TASK TO CARRY OUT → In the material below, some lines carry "Left". Copy each such line.

RAW DATA →
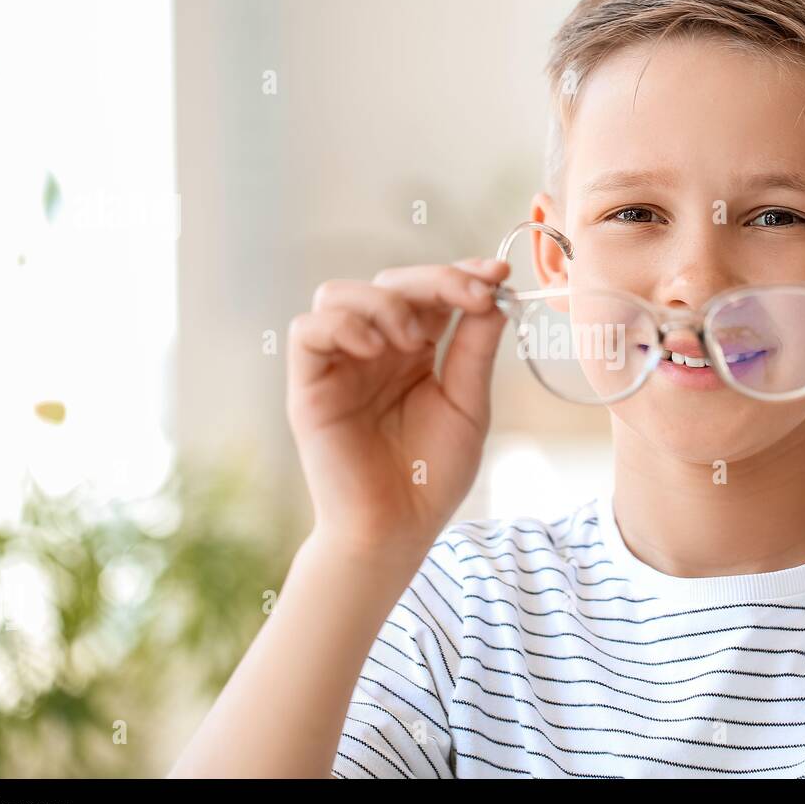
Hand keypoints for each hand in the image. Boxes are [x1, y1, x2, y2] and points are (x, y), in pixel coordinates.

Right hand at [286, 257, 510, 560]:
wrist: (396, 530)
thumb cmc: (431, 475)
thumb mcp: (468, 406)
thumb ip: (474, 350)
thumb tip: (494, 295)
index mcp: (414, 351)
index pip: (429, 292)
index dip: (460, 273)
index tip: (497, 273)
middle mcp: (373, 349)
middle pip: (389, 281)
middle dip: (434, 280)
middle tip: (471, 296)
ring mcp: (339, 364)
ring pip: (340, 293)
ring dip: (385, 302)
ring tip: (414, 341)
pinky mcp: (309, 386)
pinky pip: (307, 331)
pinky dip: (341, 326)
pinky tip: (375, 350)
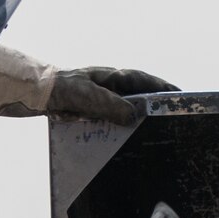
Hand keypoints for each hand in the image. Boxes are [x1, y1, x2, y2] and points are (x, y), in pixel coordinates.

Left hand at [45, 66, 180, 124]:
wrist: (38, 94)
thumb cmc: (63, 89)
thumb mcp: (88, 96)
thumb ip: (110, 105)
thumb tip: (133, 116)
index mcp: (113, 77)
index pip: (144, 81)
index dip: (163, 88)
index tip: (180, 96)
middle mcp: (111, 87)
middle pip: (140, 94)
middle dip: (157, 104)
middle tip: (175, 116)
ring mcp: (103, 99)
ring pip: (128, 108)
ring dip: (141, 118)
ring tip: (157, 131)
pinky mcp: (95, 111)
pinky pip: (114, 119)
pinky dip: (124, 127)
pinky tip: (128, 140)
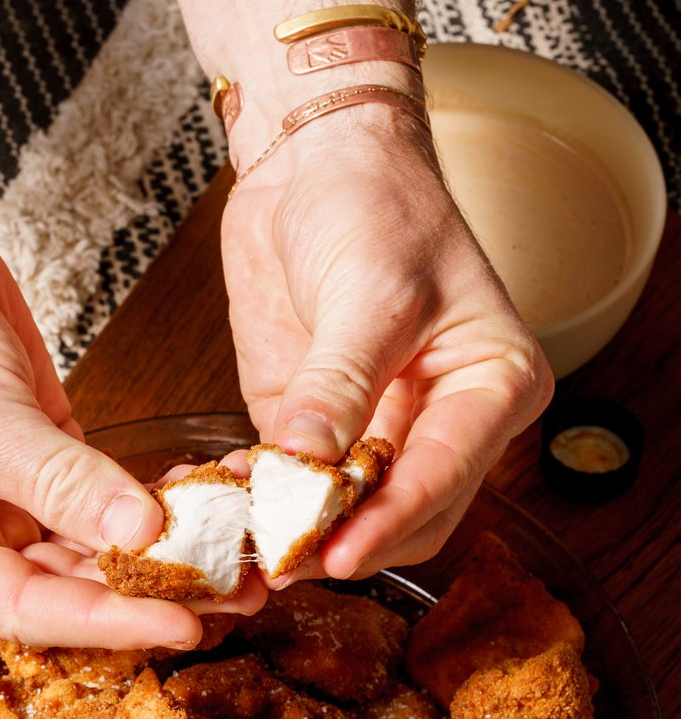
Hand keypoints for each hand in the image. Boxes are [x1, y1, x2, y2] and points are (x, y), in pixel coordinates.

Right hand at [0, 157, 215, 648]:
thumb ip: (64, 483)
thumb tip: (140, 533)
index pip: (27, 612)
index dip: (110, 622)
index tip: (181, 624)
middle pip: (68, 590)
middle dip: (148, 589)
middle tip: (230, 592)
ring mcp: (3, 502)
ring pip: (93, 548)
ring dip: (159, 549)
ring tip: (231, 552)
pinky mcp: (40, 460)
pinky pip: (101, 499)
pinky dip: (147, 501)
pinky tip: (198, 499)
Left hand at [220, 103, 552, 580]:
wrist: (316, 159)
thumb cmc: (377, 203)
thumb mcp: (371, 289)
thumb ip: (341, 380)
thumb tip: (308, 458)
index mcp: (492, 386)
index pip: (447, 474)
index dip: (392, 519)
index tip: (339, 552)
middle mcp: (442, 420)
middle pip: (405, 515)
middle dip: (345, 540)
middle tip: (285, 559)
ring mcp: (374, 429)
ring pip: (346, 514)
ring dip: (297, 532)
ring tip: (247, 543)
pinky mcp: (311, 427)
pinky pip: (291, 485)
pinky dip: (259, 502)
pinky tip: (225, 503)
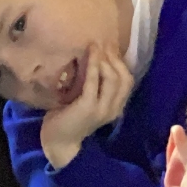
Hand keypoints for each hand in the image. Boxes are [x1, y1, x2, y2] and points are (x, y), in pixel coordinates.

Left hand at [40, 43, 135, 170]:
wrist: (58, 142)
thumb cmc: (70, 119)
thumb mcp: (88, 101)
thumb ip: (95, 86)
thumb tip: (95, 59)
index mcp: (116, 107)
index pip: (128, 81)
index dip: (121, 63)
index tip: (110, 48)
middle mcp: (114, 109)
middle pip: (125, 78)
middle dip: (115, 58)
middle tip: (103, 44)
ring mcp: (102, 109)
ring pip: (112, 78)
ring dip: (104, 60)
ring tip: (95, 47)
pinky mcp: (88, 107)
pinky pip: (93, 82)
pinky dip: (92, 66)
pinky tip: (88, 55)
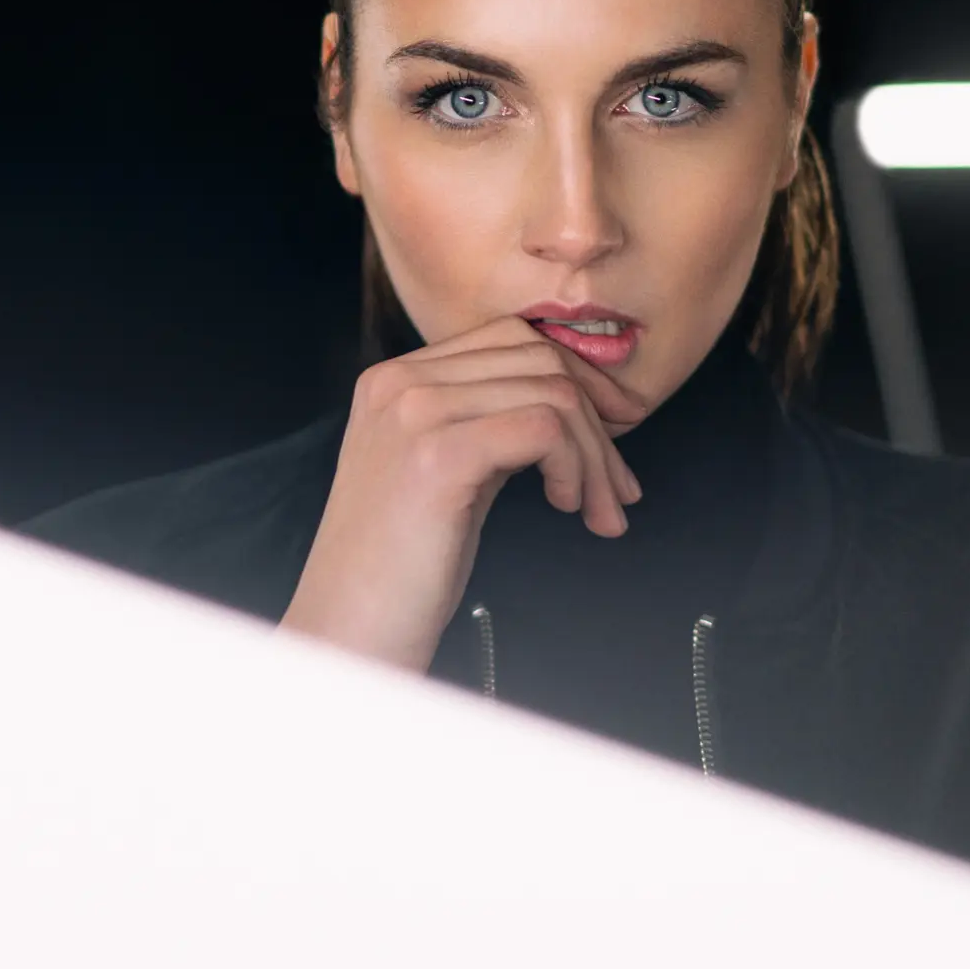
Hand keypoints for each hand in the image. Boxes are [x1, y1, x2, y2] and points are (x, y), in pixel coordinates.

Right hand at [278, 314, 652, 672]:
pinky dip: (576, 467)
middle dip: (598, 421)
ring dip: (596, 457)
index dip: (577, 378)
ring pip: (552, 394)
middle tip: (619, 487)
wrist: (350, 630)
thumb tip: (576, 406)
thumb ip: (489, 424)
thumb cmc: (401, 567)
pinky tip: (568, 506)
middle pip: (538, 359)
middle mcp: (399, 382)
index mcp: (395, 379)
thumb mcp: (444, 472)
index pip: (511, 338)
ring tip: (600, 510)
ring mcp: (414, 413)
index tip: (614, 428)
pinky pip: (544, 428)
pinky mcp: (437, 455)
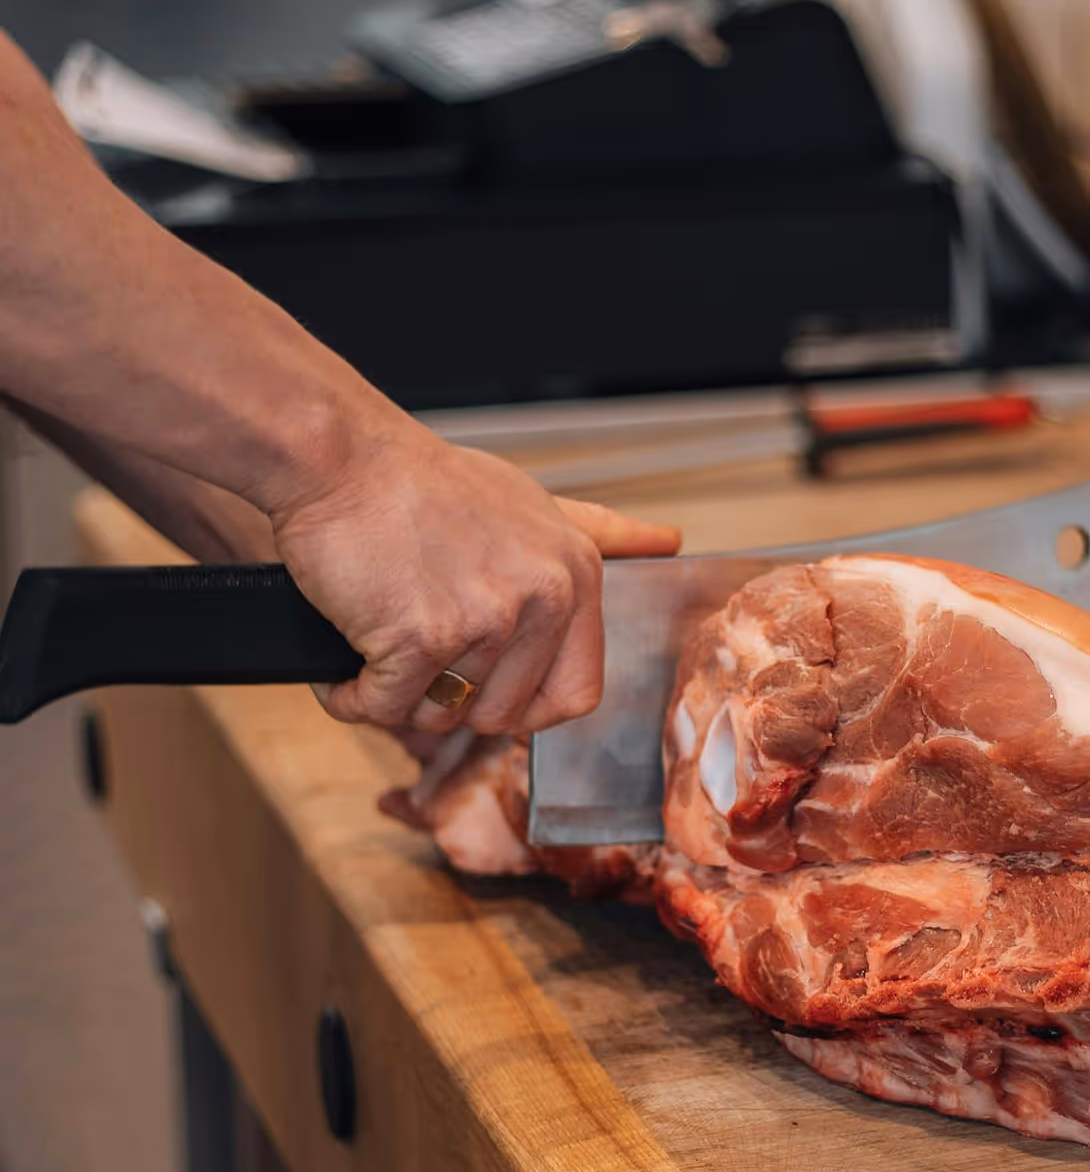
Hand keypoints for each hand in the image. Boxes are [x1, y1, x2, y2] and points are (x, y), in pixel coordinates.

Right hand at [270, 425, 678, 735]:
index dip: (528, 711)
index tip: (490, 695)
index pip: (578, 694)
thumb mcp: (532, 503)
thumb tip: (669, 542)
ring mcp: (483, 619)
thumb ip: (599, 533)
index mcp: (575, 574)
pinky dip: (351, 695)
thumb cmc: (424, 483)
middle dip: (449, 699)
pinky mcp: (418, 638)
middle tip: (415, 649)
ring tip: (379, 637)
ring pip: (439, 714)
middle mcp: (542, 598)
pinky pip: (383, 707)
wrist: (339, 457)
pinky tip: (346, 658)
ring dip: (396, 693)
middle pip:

TASK RESULT →
Left hand at [45, 66, 180, 124]:
Left hand at [220, 103, 552, 580]:
Left hand at [40, 43, 135, 170]:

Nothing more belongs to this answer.